Ключевыми признаками ген-нацеленного вектора 1003 для осуществления делеции фрагмента размером 194 т.п.н. были следующие: ген негативного отбора, такой как ген, кодирующий субъединицу дифтерийного токсина А, или ген тимидинкиназы вируса герпеса простого; участок геномной ДНК размером 4 т.п.н. из 5'-области сегмента мышиного гена вариабельной области V2 в лямбда локусе; сайт FRT; участок геномной ДНК, содержащий промотор мышиного гена Polr2a; последовательность инициации трансляции (метиониновый кодон, вставленный в консенсусную последовательность «Козак»); мутированная последовательность узнавания loxP (известная как сайт lox5171) для Cre-рекомбиназы; последовательность терминации транскрипции/полиаденилирования; открытая рамка считывания, кодирующая белок, который придает резистентность к пуромицину; данная открытая рамка считывания должна находиться в антисмысловой цепи относительно промотора Polr2a и последовательности инициации трансляции, следующей за ней; за ней также должна следовать ее собственная последовательность терминации транскрипции/полиаденилирования; последовательность узнавания loxP для Cre-рекомбиназы; последовательность инициации трансляции (метиониновый кодон, вставленный в консенсусную последовательность «Козак») в той же антисмысловой цепи, что и открытая рамка считывания гена резистентности к пуромицину; промотор бета-актина цыпленка и ранний энхансерный элемент цитомегаловируса, ориентированные таким образом, что они регулируют транскрипцию открытой рамки считывания резистентности к пуромицину с инициацией трансляции в кодоне инициации ниже сайта loxP и продолжающийся назад через сайт loxP в открытую рамку считывания пуромицина - все в антисмысловой цепи относительно промотора Polr2a и последовательности инициации трансляции за ней; мутированный сайт узнавания рекомбиназы Flp, известный как сайт «F3»; участок геномной ДНК размером 7,3 т.п.н., содержащей сегменты J3-, C3-, J1- и С1-генов и окружающие последовательности; второй ген негативного отбора, такой как ген, кодирующий субъединицу дифтерийного токсина А, или ген тимидинкиназы вируса герпеса простого.

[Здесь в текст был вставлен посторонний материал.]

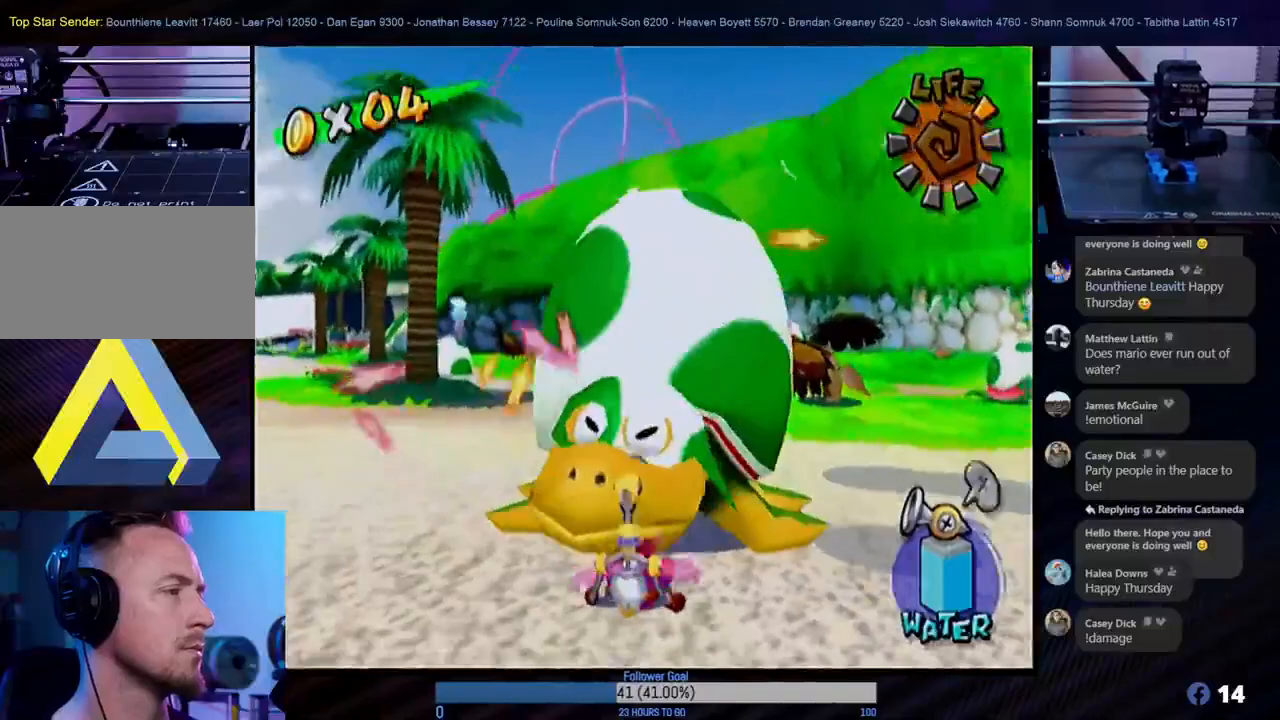
{"buttons": [], "left_stick": "down", "right_stick": "center", "events": [[100, "A", "down"], [233, "A", "up"], [250, "A", "down"], [350, "A", "up"], [367, "A", "down"], [450, "A", "up"]]}
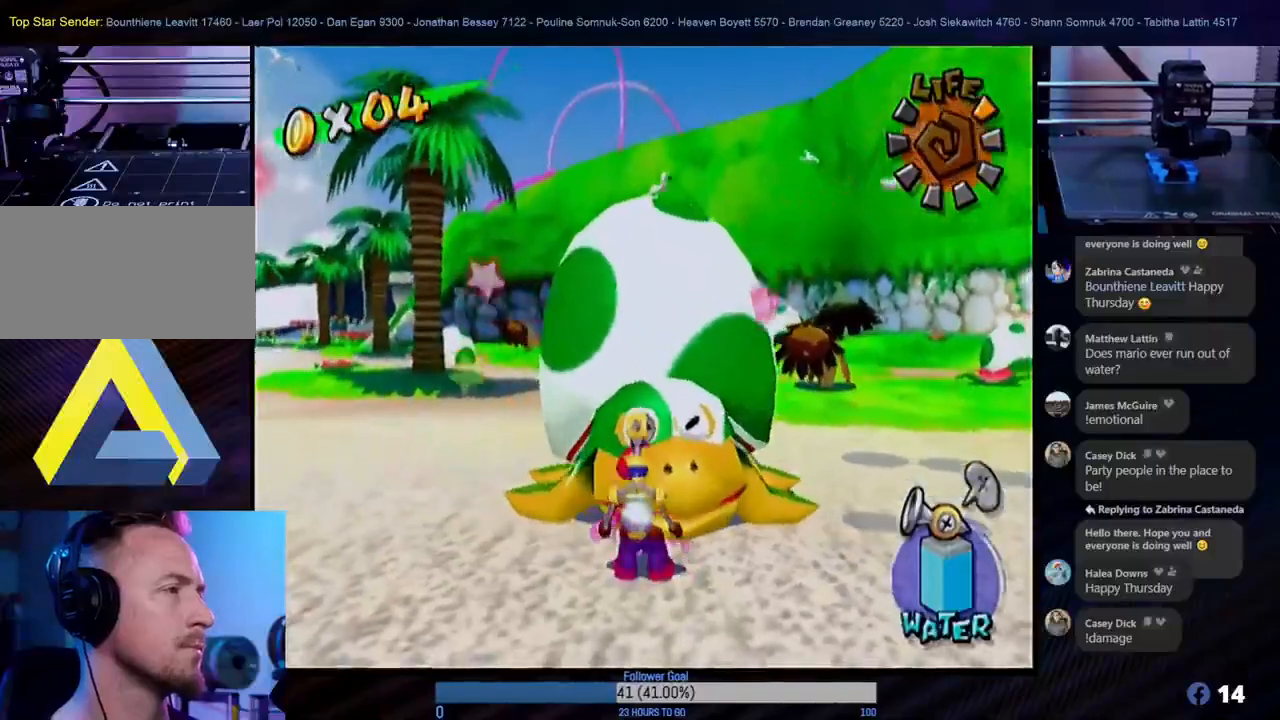
{"buttons": [], "left_stick": "down", "right_stick": "center", "events": [[83, "A", "down"], [183, "A", "up"], [267, "A", "down"], [350, "A", "up"], [383, "A", "down"], [483, "A", "up"]]}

Мышиные эмбриональные стволовые клетки (ES-клетки) (полученные от мышей C57Bl/6NTac) трансфектируют 1002 электропорацией с помощью нацеленного вектора 1003, следуя широко используемым протоколам. Полученная конструкция 1005 будет замещать нативную ДНК последовательностями из нацеленного вектора 1003 в области размером 196 т.п.н.
Перед электропорацией ДНК-вектор линеаризуют редкощепящей рестриктазой, которая разрезает только в прокариотической плазмидной последовательности или полилинкере, ассоциированном с ней. Трансфектированные клетки высевают и через ≥24 ч их помещали в условия отбора по резистентности к препарату с использованием пуромицина. Колонии резистентных к препарату ES-клеток физически извлекают с чашек после того, как они становятся видимыми невооруженным глазом через неделю. Эти собранные колонии разделяют, повторно высевают в микролуночные планшеты и культивируют в течение нескольких суток. Затем каждый из клеточных клонов разделяют таким образом, чтобы часть клеток можно было заморозить в качестве архивного материала, а остальные используют для выделения ДНК для проведения аналитических исследований.

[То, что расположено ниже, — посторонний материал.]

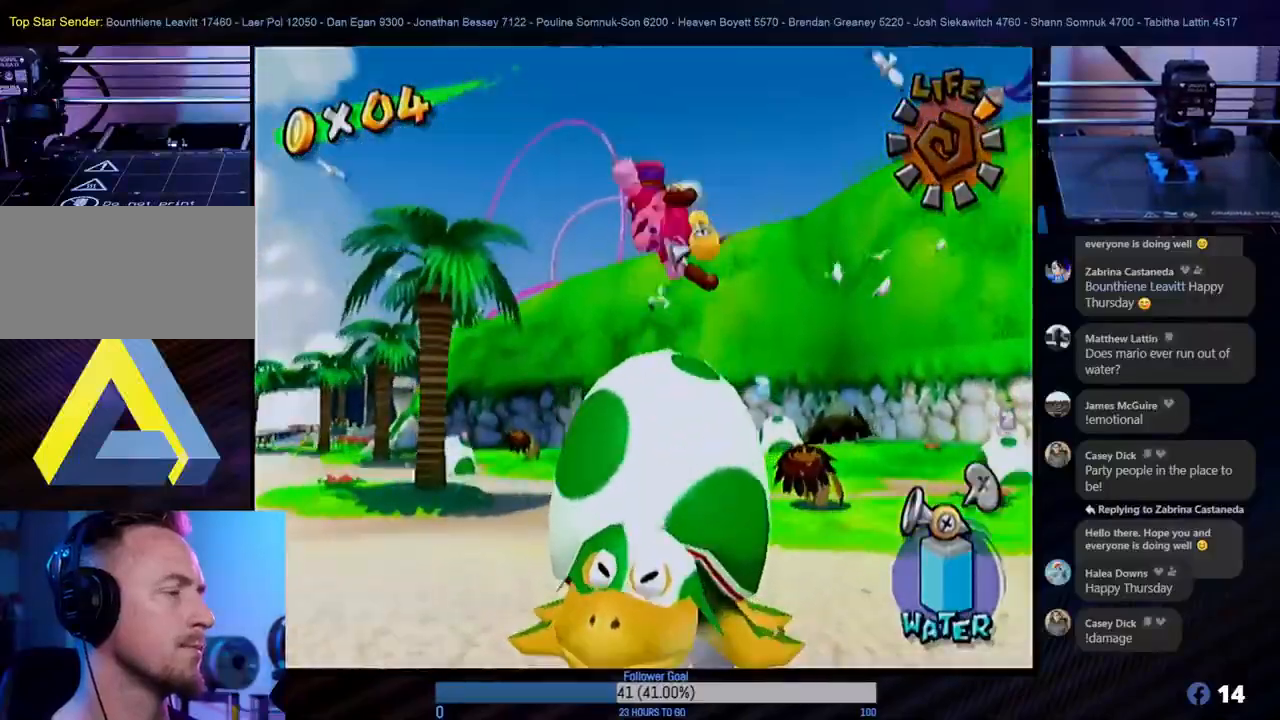
{"buttons": [], "left_stick": "down", "right_stick": "center", "events": [[233, "X", "down"], [383, "X", "up"]]}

ДНК из клонов ES-клеток подвергают скринингу ПЦР с использованием широко применяемого ген-нацеленного анализа. Использовали четыре теста, и в каждом случае одну из последовательностей олигонуклеотидных ПЦР-праймеров картируют вне области идентичности между нацеленным вектором и геномной ДНК, в то время как другие картируют в новой ДНК между двумя плечами геномной идентичности в векторе (т.е. в гене puro). Согласно стандартному дизайну данные тесты детектируют участки ДНК, которые будут находиться только в клонах клеток, полученных из трансфектированных клеток, которые подверглись полностью правильной гомологичной рекомбинации между нацеленным вектором 1003 и нативной ДНК 1001.
Примерно шесть ПЦР-позитивных клонов из трансфекции 1002 отбирают для размножения с последующим дополнительным анализом с использованием саузерн-блоттинга. Саузерн-блоттинг включает три зонда и геномную ДНК из клонов, которые были расщеплены многочисленными рестриктазами, выбранными таким образом, что комбинация зондов и гидролизатов позволяет идентифицировать, насколько правильно они были модифицированы в результате гомологичной рекомбинации.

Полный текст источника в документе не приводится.